The next morning, they announced that Sensation’s catch had been disqualified.
“No one was pulling for those guys harder than we were on the Big Rock board,” Ivey said in an interview. “You know, they’re a hometown boat. Everyone knows who they are. But the rules are the rules, and to maintain the integrity of the tournament, we must enforce the rules as they are written in our rule book.”
Bleau officially protested the decision and retained legal counsel. Neither he nor Ivey would discuss any potential lawsuit. Bleau’s argument is that previous Big Rock marlins came with bites and were still counted as qualified results. Some people point to the 2019 winner, a 914-pound marlin caught by the fishing boat Top Dog, for example. But Ivey said that fish was only mutilated after the fight was over, when the fisherman hauled it into the boat.
Bleau has a lot of support in Morehead City. His daughter made T-shirts identifying Sensation as the Big Rock People’s Champion and sold over 1,000 of them.
It turns out that losing $3.5 million to a poorly timed shark bite is the kind of thing that makes fishermen examine their real principles.

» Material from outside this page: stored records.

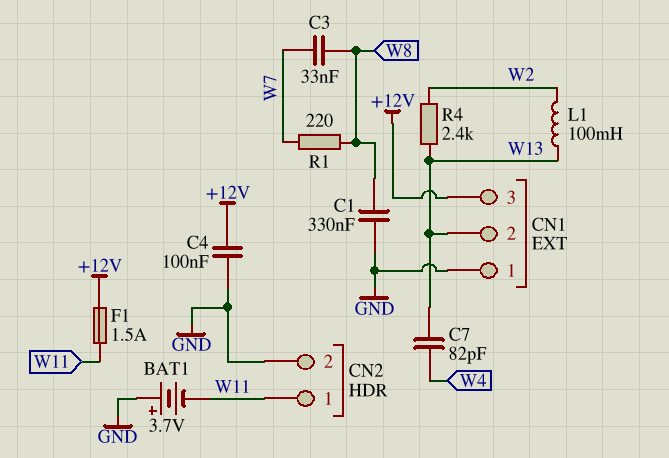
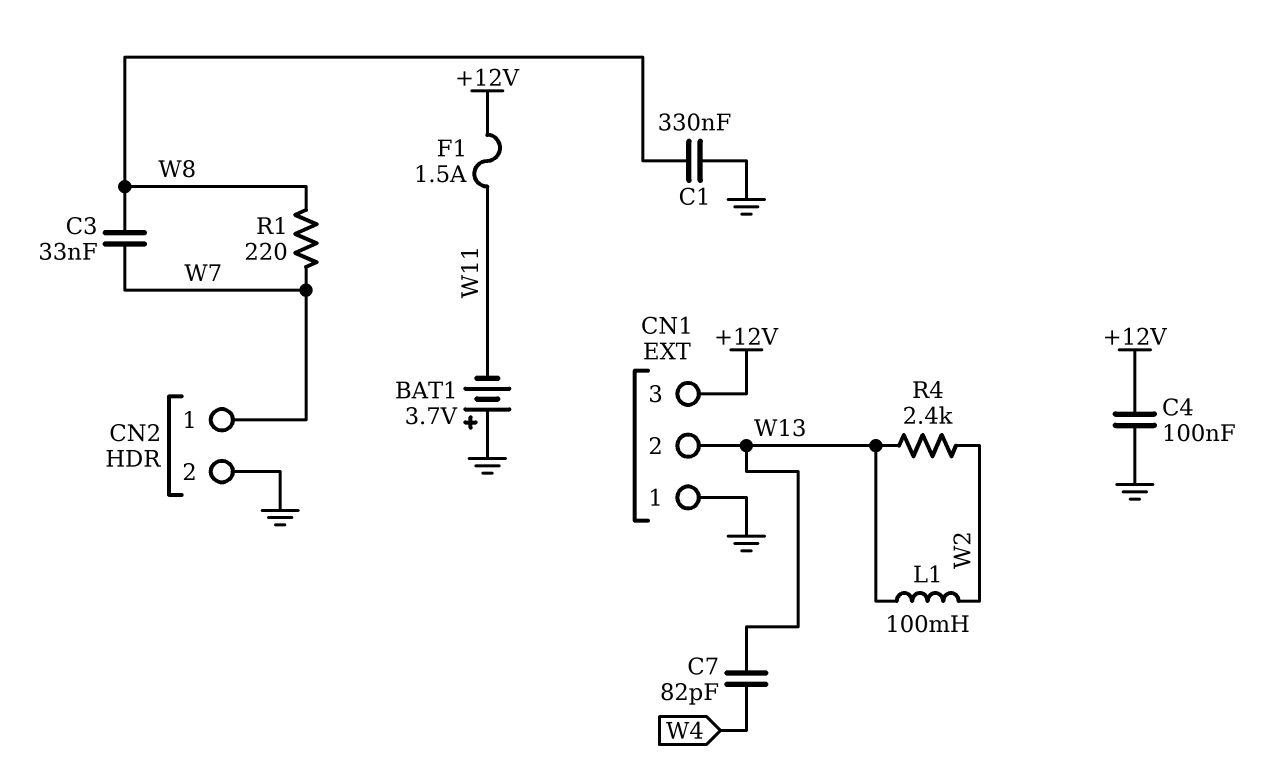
CN2 pin 1: W11 -> W7

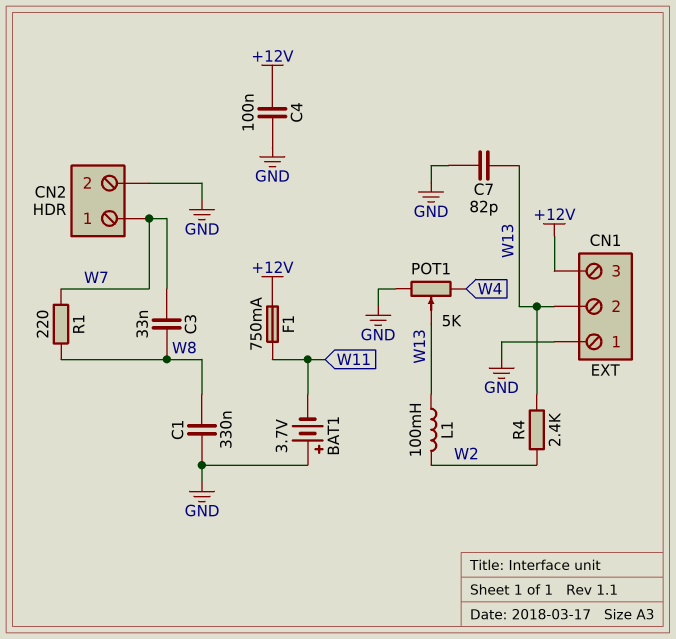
C7: 82pF (W4, W13) -> 82pF (GND, W13)
F1: 1.5A (+12V, W11) -> 750mA (+12V, W11)
POT1: none -> 5k (GND, W4, wiper W13)

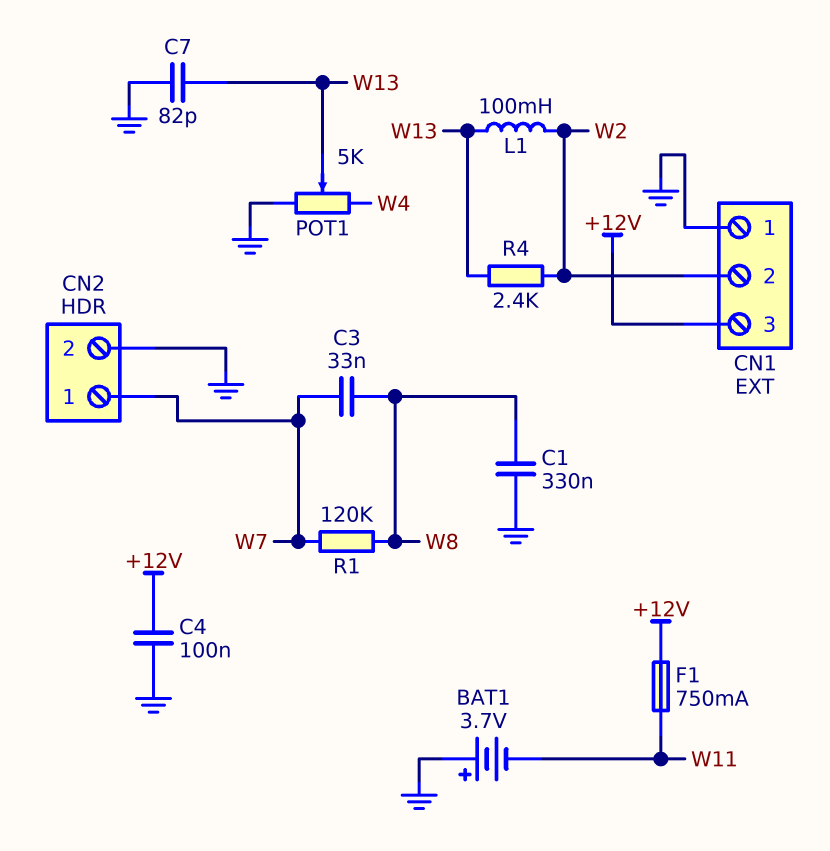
CN1 pin 2: W13 -> W2
R1: 220 (W7, W8) -> 120k (W7, W8)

“I’ve never been about the money,” McCoy said. “I wanted my name on that Big Rock fountain. I have since I started fishing here. And I thought I did it.”
The other day, Scooter was talking to a friend on another boat, saying he felt like he won the tournament.
“But you all didn’t win,” said another guy on the boat. He was part of the crew on Sushi that caught the winning bluetinson.
Scooter shrugged and said, “We caught a bigger fish.”